Prep 15 mins
Cook 15 mins
This recipe has been made in my family since my grandmothers days- I am not sure of the origins but it could be some fusion recipe - maybe it was my grandmothers own creation but its a favorite with our family. Any firm fleshed white fish can be used. This goes well with rice or pasta or just with some good hearty home made bread
- 4 firm white fish fillets (2 inches thick)

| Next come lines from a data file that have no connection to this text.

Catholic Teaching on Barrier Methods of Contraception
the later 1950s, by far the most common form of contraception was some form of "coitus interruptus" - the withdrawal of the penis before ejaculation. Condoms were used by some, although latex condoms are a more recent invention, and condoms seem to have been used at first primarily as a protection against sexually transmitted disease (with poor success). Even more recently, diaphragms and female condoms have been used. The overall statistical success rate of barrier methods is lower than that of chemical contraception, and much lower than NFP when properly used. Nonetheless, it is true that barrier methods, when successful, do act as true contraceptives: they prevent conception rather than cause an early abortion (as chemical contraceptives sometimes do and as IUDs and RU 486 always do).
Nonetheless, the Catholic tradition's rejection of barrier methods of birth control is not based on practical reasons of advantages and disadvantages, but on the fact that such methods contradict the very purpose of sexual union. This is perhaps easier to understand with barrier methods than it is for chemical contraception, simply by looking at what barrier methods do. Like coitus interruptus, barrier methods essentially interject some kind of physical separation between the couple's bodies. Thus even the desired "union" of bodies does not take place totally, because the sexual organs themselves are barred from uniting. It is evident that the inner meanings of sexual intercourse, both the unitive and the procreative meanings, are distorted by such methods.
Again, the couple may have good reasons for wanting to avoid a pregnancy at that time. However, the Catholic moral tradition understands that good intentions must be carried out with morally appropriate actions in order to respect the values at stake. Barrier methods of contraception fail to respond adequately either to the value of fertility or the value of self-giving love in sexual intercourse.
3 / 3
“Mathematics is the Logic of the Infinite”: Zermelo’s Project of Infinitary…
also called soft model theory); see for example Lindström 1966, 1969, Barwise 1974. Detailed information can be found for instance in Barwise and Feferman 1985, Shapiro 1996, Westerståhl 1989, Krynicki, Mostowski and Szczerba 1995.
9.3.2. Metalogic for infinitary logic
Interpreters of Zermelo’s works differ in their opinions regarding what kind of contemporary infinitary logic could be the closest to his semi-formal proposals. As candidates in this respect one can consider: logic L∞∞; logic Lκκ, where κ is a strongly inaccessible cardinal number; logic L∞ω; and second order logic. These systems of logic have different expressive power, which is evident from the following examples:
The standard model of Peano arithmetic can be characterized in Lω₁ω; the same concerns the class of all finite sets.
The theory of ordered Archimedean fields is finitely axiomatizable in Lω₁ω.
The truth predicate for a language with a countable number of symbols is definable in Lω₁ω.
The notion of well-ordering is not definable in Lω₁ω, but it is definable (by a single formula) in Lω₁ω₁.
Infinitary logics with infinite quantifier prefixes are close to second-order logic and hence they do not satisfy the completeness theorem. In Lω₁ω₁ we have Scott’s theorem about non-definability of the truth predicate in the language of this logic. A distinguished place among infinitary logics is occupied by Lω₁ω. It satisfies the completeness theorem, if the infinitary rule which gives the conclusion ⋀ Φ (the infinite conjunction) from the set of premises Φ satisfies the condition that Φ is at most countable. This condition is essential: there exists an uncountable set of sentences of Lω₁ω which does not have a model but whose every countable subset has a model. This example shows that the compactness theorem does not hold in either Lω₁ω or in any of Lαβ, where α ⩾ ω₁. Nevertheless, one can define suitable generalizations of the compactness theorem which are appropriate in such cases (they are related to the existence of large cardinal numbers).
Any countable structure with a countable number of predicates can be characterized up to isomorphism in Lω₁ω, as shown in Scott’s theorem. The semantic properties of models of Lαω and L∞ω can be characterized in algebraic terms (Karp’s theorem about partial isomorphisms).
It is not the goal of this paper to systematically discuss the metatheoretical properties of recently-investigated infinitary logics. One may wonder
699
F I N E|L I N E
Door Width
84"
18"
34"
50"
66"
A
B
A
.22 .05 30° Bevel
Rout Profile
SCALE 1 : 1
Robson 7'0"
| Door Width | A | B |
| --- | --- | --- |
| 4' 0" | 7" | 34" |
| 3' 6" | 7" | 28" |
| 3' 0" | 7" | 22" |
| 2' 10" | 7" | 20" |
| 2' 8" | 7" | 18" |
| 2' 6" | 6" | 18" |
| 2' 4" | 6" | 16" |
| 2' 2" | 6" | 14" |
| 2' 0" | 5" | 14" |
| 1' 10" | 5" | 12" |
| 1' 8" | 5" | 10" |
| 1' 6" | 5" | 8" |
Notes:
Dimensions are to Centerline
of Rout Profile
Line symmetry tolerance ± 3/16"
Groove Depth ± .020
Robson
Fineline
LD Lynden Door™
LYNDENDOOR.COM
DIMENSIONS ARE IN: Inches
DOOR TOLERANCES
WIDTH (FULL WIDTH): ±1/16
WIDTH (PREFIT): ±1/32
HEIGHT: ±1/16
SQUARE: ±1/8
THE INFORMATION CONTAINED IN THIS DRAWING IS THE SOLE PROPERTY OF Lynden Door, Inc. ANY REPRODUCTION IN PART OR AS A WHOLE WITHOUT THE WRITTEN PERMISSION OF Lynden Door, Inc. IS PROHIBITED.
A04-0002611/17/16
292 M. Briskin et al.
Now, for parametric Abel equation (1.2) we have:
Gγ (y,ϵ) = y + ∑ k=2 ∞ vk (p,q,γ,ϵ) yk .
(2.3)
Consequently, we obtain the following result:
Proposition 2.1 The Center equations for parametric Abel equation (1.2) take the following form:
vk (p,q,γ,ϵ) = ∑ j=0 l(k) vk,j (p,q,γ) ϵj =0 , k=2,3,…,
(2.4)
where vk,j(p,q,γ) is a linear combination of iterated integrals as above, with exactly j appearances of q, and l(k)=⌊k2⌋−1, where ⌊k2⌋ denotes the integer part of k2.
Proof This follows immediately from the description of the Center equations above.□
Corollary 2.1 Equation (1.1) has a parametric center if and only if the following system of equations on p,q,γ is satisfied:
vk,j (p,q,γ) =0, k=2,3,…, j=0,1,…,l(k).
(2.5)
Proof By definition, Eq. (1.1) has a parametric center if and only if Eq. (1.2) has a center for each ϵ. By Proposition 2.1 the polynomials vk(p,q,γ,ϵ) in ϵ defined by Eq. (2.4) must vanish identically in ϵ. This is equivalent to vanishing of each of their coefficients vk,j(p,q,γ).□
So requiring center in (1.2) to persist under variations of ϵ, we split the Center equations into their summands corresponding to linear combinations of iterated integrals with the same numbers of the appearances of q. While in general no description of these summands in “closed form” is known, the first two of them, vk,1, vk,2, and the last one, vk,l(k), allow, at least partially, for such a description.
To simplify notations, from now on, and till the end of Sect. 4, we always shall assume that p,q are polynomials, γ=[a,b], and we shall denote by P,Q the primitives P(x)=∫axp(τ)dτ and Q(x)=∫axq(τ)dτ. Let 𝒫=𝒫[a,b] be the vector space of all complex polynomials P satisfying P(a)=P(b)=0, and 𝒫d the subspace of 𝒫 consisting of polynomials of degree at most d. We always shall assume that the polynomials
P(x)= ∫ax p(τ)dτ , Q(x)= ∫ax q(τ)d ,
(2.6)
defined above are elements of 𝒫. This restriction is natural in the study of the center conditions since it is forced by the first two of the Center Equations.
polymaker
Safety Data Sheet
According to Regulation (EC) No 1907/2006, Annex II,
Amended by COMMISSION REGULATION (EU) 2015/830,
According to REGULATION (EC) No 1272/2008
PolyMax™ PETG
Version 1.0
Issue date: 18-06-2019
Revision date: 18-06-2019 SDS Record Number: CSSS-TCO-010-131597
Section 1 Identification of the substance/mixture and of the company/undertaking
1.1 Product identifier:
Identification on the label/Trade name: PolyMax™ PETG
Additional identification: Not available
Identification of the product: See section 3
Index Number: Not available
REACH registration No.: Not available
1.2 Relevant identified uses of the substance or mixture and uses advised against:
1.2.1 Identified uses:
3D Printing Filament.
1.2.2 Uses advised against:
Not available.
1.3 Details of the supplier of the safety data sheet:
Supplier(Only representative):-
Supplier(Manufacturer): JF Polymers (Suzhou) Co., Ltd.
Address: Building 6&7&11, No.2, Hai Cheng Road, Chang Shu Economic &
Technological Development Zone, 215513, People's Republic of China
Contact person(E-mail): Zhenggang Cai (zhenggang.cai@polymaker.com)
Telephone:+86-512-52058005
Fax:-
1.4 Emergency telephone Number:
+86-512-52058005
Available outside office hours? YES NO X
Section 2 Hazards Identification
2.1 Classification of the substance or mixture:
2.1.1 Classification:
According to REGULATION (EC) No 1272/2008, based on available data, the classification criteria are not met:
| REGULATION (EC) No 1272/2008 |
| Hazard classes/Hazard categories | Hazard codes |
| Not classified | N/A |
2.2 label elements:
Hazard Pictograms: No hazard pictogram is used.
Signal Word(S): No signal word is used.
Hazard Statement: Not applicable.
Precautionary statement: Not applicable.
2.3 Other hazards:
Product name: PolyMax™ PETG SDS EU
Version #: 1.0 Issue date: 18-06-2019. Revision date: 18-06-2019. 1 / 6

- 2 tablespoons all-purpose white flour
- 4 tablespoons white vinegar
- 1 1⁄2 tablespoons sugar or 1 1⁄2 tablespoons Splenda sugar substitute
- 1 tablespoon garlic paste
- 2 tablespoons whole cumin seeds
- 1 tablespoon cumin powder
- 2 green chilies, chopped fine
- 3 sprigs fresh cilantro, chopped fine
- 1 egg, beaten
- 2 tablespoons corn oil
- 2 cups water
- WASH AND PAT DRY THE FILLETS.
- In a medium deep skillet heat the oil on medium heat , add the garlic, the cumin seeds, green chillies and then add the flour and blend well , lower the heat and add the water and blend well so no lumps remain.
- Mix the vinegar with 1 cup of water add it to the mixture. Keep the heat gentle , now add the sugar or splenda and salt. and the remaining water the cumin powder-taste it to see if it has a tangy sweet taste, add more salt if required if it's too sour add a bit more of the sugar or splenda, the sauce should be of a thick consistency. If satisfied with the taste, slip in the fish fillets gently and let it simmer.Do not cover the skillet.
- Beat the egg in a bowl and keep ready.
- Once the fish is done, (should take 10 to 15 minutes only), slowly drizzle the beaten egg and kill the heat. Do not stir just let the egg mixture swirl on the fish mixing it into the sauce-- shaking the skillet or dish will allow the egg to incorporate into the sauce.
- If this dish is made and to be served later then DO NOT add the egg at this time , You can reheat the fish in the sauce and just before serving add the egg.
- Garnish with the fresh chopped cilantro.